А в посмертном издании читаем:

«Талант его был таким же природным, как узор пыльцы на крыльях бабочки. Какое-то время он сознавал это не больше, чем бабочка, и не заметил, как узор стерся или потускнел. Позже он почувствовал, что крылья повреждены, понял их конструкцию, и научился думать, и летать больше не мог, потому что любовь к полету исчезла, и только помнилось, что когда-то полет не требовал усилий».

Очевидно, что редакторы взяли этот текст из более раннего черновика (см. илл. 6), отвергнутого Хемингуэем, и это редакторское решение, представляющее Фицджеральда менее сочувственно, чем в окончательном авторском варианте, кажется совершенно неоправданным.

Сам Хемингуэй в рукописи дал названия только трем главам: «Форд Мэдокс Форд и ученик дьявола», «Рождение новой школы» и «Человек, отмеченный печатью смерти» (см. илл. 4).

Заглавия первого издания, за исключением упомянутых выше, сохранены ради удобства читателей, знакомых с книгой. Названия дополнительным, прежде не публиковавшимся этюдам дал я сам.

Большое количество материала, написанного для этой книги, Хемингуэй отверг, следуя «старому правилу: насколько хороша книга, судит пишущий ее по тому, насколько хорош материал, от которого он отказался». Для книги было написано по меньшей мере еще десять глав разной степени законченности. Они включены здесь в отдельный раздел после основного текста. Все они не были завершены в том виде, который удовлетворил бы самого автора, и потому не могут считаться законченными. Некоторые главы переписывались и существуют в двух черновиках, другие – только в одном рукописном. Большинство читателей, я думаю, согласятся, что в совокупности эти главы являются весьма интересным дополнением к книге.

###

ПОСТАВЛЕННАЯ ЗАДАЧА - Продолжи фрагмент о рукописи Хемингуэя и ее изданиях, начав сразу после его последнего предложения.

ПРЕДОСТАВЛЕННЫЙ МАТЕРИАЛ -
###

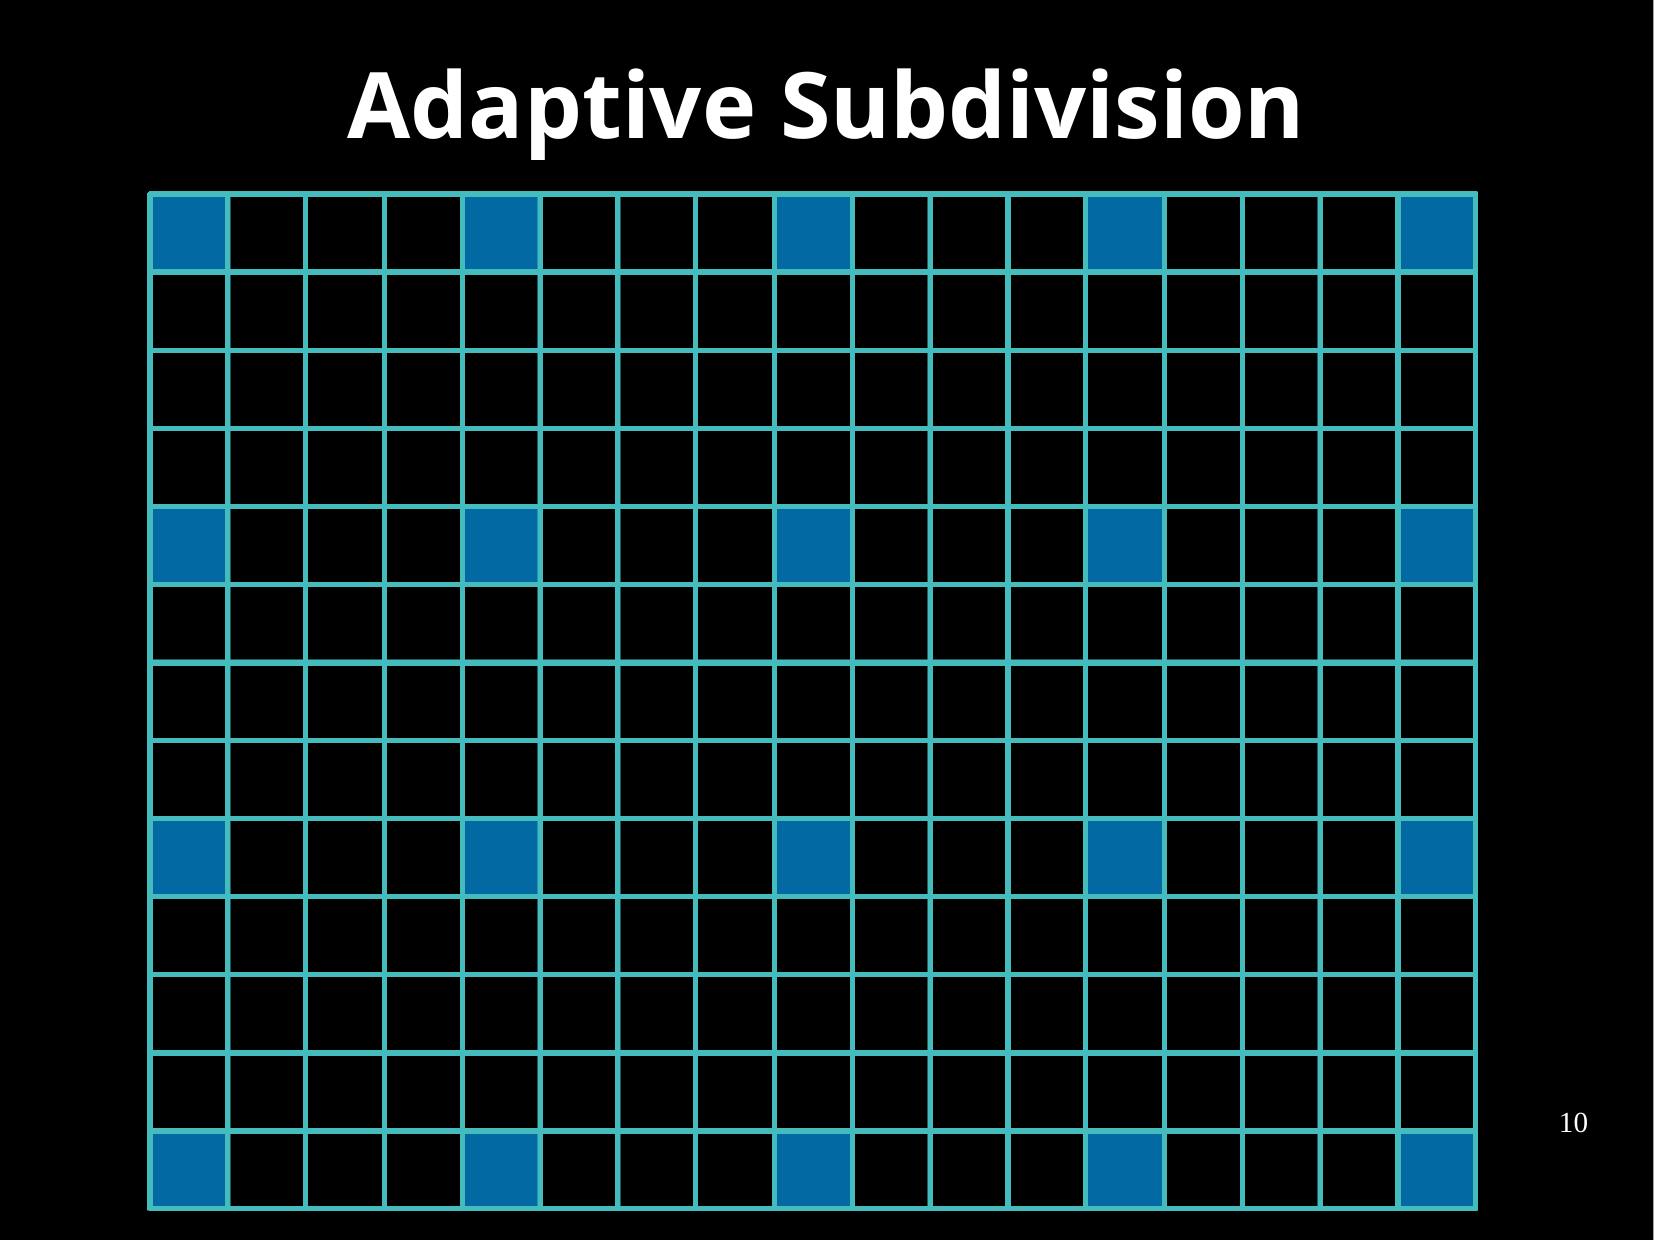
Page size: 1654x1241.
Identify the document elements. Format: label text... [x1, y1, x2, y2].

title Adaptive Subdivision [0, 0, 1654, 207]
picture [147, 191, 1478, 1211]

###

РЕЗУЛЬТАТ ЗАДАНИЯ -
Главы в «Празднике, который всегда с тобой» расположены не в строгом хронологическом порядке. Ввиду этого я расположил дополнительные главы, руководствуясь собственной логикой. «Рождение новой школы» идет первой, потому что эта глава была включена в первое издание книги и редакторы поместили ее между главами «Форд Мэдокс Форд и ученик дьявола» и «С Паскиным в кафе “Дом”». Хемингуэй написал два возможных финала главы, которые были подправлены и частично объединены редакторами первого издания. Оба финала приведены здесь в том виде, в каком их написал Хемингуэй. Аналогично текст «Эзра Паунд и его “Bel Esprit”», напечатанный в первом издании, был написан как отдельная глава и на самом деле исключен Хемингуэем.

Затем идет «От первого лица» – потому что этот текст отличен от остальных. Он посвящен писательской технике, а не конкретным воспоминаниям, и как описание процесса представляется более уместным в начале, а не в конце. Пусть и незаконченный, он проливает свет на творческий процесс и высмеивает так называемую «детективную школу» литературной критики. Большинство молодых авторов пишут беллетристику, черпая из собственного опыта; Хемингуэй же, как он объясняет в этом этюде, использовал много материала, полученного из первых и вторых рук. Например, он пишет о том, как расспрашивал участников Первой мировой войны, а его мастерство исторического повествования нигде не проявилось так наглядно, как в романе «Прощай, оружие»: отступление под Капоретто изображено с необыкновенной точностью, и даже трудно поверить, что он не участвовал там в боевых действиях.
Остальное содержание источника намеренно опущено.